KIM DEITCH
The Amazing, Enlightening and Absolutely True Adventures of Katherine Whaley
This is a story about a girl, born at the beginning of the 20th century. She grows up in a small river town in upstate New York. One day the mysterious Charles Varnay, an eccentric who dresses in the style of an 18th century dandy, comes to town, his sole companion a remarkably intelligent dog named Rousseau. Varnay wants to star Katherine in a movie serial he plans to make, called The Goddess of Enlightenment.
Katherine is rather put off when she discovers that he expects her to appear nude in this film. But even more strange is the film’s subject matter: It has to do with seven metal urns that Varnay claims are actual recordings of the voice of Jesus Christ which, he says, contain an urgent message that the modern world needs to hear!
Varnay also claims that his dog, Rousseau, is the product of experiments he has been making in advanced selective breeding.
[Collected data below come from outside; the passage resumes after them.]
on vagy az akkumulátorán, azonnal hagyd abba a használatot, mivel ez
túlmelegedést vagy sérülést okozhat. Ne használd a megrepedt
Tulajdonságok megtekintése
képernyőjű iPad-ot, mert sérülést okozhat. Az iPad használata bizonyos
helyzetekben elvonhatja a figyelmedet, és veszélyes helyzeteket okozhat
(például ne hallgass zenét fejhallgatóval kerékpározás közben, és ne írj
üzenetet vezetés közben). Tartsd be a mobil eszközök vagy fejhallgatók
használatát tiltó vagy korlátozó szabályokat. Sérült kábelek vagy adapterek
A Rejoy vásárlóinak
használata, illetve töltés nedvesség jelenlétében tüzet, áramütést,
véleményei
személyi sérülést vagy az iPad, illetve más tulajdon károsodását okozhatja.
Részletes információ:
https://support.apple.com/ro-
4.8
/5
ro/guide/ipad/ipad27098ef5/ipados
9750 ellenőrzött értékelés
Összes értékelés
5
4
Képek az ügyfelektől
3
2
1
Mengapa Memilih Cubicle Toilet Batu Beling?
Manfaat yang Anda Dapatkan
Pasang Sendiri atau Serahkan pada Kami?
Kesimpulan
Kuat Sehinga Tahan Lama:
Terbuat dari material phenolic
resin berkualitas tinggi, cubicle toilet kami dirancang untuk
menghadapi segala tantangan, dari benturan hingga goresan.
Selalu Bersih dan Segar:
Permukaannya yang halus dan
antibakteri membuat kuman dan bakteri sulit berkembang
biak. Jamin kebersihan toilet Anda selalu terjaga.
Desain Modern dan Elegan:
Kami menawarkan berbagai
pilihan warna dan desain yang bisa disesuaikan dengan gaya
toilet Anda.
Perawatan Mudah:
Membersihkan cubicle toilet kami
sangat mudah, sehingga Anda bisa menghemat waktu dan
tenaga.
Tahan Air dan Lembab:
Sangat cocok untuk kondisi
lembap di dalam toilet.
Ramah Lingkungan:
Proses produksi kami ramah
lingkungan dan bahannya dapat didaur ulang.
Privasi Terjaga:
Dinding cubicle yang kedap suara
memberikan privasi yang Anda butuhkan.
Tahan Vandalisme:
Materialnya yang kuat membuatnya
He’s eager to continue these experiments with human subjects; Katherine realizes that he’s expecting her to be a part of this, and it worries her...
The Amazing, Enlightening and Absolutely True Adventures of Katherine Whaley is a full-length graphic novel created in a striking "widescreen" landscape format that allows Deitch to give full rein to his astonishing graphics.
Hardcover/176 pages/Fantagraphics
IN STOCK
Kim Deitch has a reserved place at the first table of underground cartoonists. The son of UPA and Terrytoons animator Gene Deitch, Kim was born in 1944 and grew up around the animation business. He began doing comic strips for the East Village Other in 1967, introducing two of his more famous characters, Waldo the Cat and Uncle Ed, the India Rubber Man. In 1969 he succeeded Vaughn Bodé as editor of Gothic Blimp Works, the Other’s underground comics tabloid. “The Mishkin Saga” was named one of the Top 30 best English-language comics of the 20th Century by The Comics Journal, and the first issue of The Stuff of Dreams received the Eisner Award for Best Single Issue in 2003. Deitch remains a true cartoonists’ cartoonist, adored by his peers as much as anyone in the history of the medium.